I am probably not going to be here very much longer. The call will come to present myself in the Big Office where MYL sits, and I will be introduced to the security guard who will help me carry the things from my desk to the front door. Then they will shut down my email account and scrub the hard disk on my desktop machine in preparation for handing it to the new staffer who will replace me…

ROBERT KELLY ON LANGUAGE.

The poet Robert Kelly has been quoted on LH before; here are his thoughts on the main focus of this blog:

Sermon on Language
This – I mean whatever comes to mind when you read this – is an organization – from the proto-Greek organ-grindo, “the music swells, the monkey dances”- dedicated to enshrining reality deep in the heart of itself. Its code name is Language, and it was invented a war or two ago – actually during the Second Gobi War, the one that ended the paleolothic – to con- fer on sunlight such blessings as “It is sunning,” or “The sun is raining,” or “Shine happens,” according to the by-laws of your local lodge. For individual languages – like Basque or Xhosa or Cantonese or French – are in fact created and sustained as lodges of the ancient freemasonic society of Speakers, the ones with Language on their side, the so-called humans. All other societies -and every form of society- is subsidiary to this, this elegant and persuasive artifact which self-embeds its rules and by-laws at once in every member who pays the dues of breath – what we call speaking. You do not have to think very long or hard to learn that all mysteries are ensconced in language and extractable from language, and that obedience to the intricacies of language in turn reveals the exact astro-dynamic efflorescent energy of place and circumstance we nickname Truth. The con- juncture. The lock. The habit the heart wears in the market, the song it hums in the bathroom, the text encoded in its midnight snores. Language is astrology indoors, it is the moon in the bed- room and the sun in your pocket, its rules are your rules and there is hardly a rumor – though there is a rumor – of anyone disobedient to its prescriptions. Timid Nietzsche and meek Blake followed its laws like lambs, and Lenin lay down with De Maistre to graze on public language. Only the one – there was one – who woke up to the sleep of named things ever broke the lodge law and got away with it. All the way away. Faint- ing, we follow.
Robert Kelly
20 April 1993.

(Via wood s lot.)

LES AMOUREUX DU FRANÇAIS.

While we wait for La grande rousse to return from hiatus (or, as she puts it, activités carnetières limitées), there is consolation in the form of Les Amoureux du français, a language blog run by Fabienne Couturier, an editor at La Presse, and Paul Roux, “conseiller et chroniqueur linguistique.” This week they discuss “Les mots en «oune»”—a category peculiar to Québec. To whet your appetite, the list starts off with three sexy items:

Bizoune : pénis (se dit aussi « zoune »)
Foufoune : fesse
Noune : vulve

Thanks to Beth of The Cassandra Pages for the tip!

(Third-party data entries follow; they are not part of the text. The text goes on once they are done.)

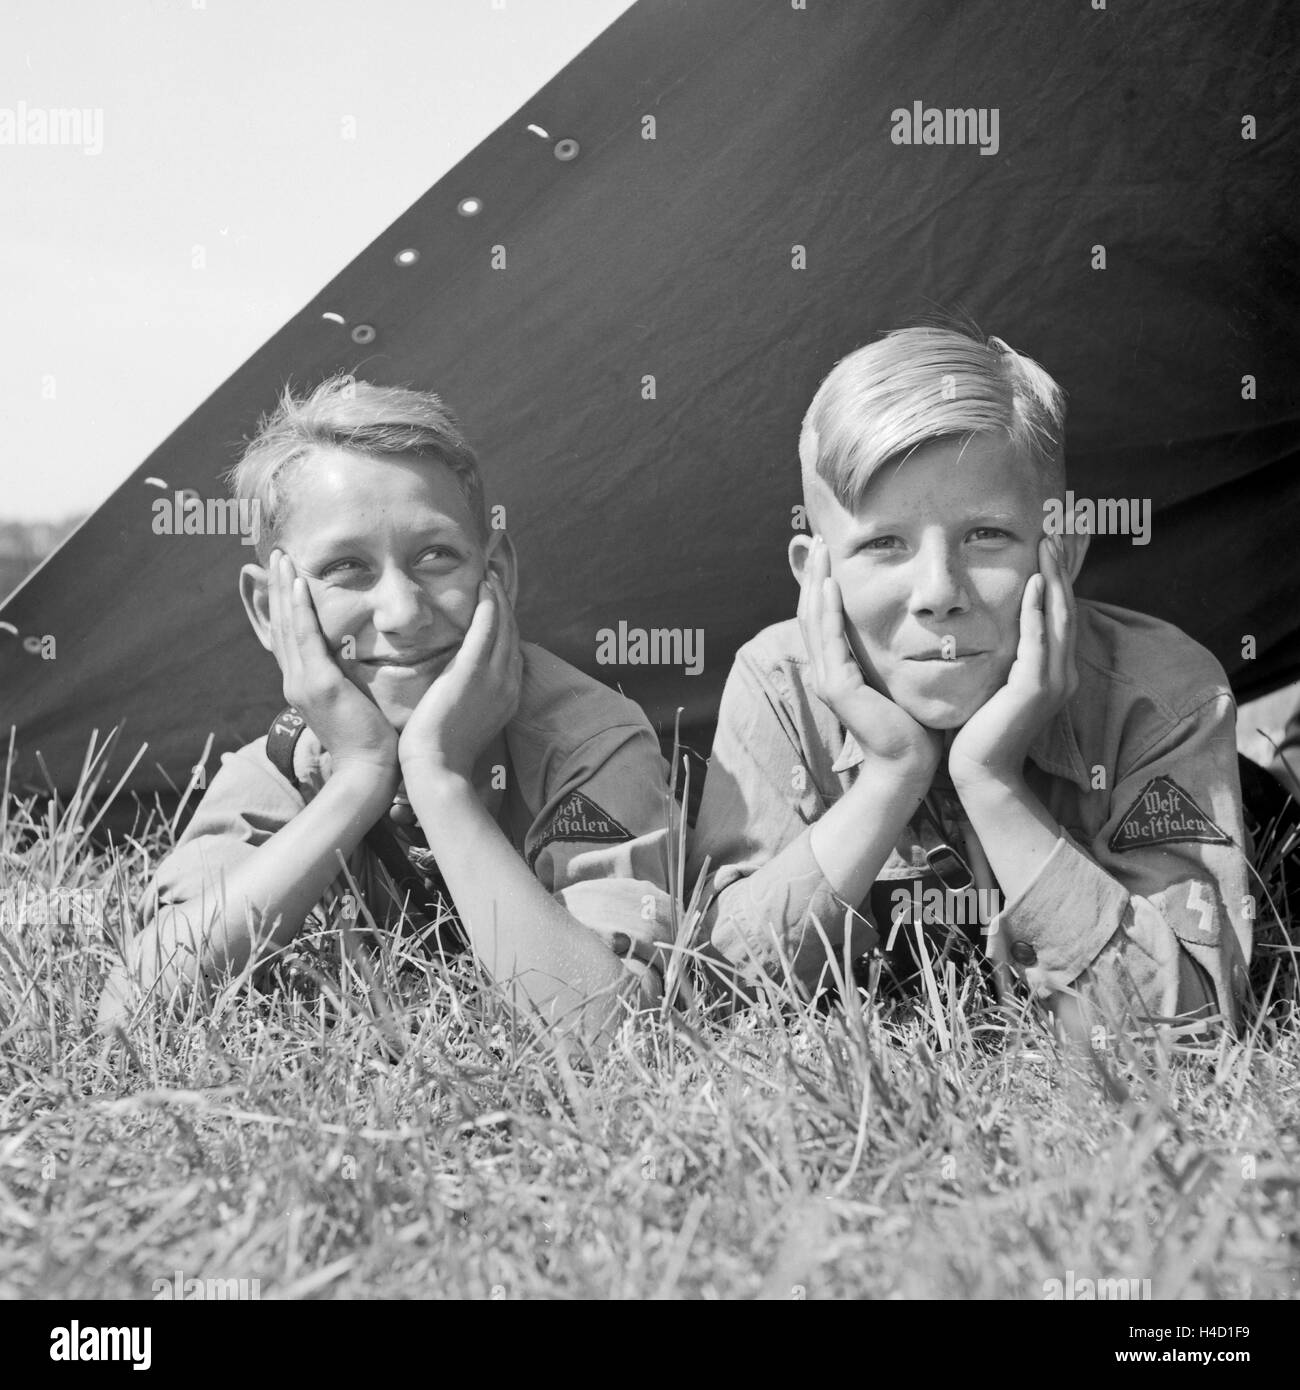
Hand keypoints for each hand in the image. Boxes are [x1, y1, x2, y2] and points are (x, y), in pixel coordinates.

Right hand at [267, 550, 398, 782]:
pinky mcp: (320, 686)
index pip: (288, 636)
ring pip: (287, 626)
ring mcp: (304, 683)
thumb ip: (350, 681)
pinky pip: (306, 639)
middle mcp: (295, 681)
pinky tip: (297, 585)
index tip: (281, 576)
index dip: (281, 605)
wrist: (369, 773)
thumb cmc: (371, 742)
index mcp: (303, 685)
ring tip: (281, 558)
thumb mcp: (354, 704)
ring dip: (282, 589)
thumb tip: (360, 662)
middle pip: (280, 625)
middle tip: (274, 556)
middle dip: (275, 589)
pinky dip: (299, 611)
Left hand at [398, 571, 522, 782]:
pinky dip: (489, 605)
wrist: (437, 767)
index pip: (512, 650)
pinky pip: (487, 629)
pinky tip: (485, 588)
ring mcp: (495, 677)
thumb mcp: (467, 717)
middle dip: (506, 604)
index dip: (507, 623)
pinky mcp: (474, 672)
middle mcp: (509, 683)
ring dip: (499, 597)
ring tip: (490, 576)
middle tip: (496, 578)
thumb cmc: (443, 748)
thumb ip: (471, 694)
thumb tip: (459, 677)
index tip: (497, 603)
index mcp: (508, 695)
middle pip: (512, 633)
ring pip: (504, 626)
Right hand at [799, 535, 941, 781]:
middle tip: (815, 539)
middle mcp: (826, 670)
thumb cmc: (912, 727)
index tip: (826, 552)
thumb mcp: (900, 678)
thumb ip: (894, 654)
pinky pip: (829, 640)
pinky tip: (831, 585)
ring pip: (813, 619)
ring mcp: (828, 679)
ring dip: (815, 582)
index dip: (820, 583)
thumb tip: (911, 628)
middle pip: (810, 611)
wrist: (908, 767)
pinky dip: (828, 609)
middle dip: (812, 574)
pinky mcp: (837, 688)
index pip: (822, 617)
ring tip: (819, 551)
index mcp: (838, 668)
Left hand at [948, 534, 1077, 789]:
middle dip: (1062, 567)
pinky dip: (1037, 612)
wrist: (982, 770)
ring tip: (1049, 543)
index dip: (1060, 576)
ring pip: (1057, 618)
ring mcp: (1052, 681)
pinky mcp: (1034, 690)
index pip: (1060, 612)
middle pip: (1066, 607)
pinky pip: (1038, 642)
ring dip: (1054, 578)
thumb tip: (996, 623)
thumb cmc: (983, 728)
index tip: (1054, 541)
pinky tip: (1035, 585)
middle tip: (1058, 529)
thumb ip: (1006, 654)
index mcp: (1055, 669)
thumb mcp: (998, 681)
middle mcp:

Update (2010). Alas, both La rousse and Les Amoureux are long gone, but the proprietor of Écarts de langage writes to let me know it’s covering similar territory.

Update (2013). Alas, alack: “ecartsdelangage.wordpress.com is no longer available. The authors have deleted this site.” For here on the internet have we no continuing city…

Update (Apr. 2013). The Wayback Machine has archived all the sites, so I have replaced the URLs with ones that work.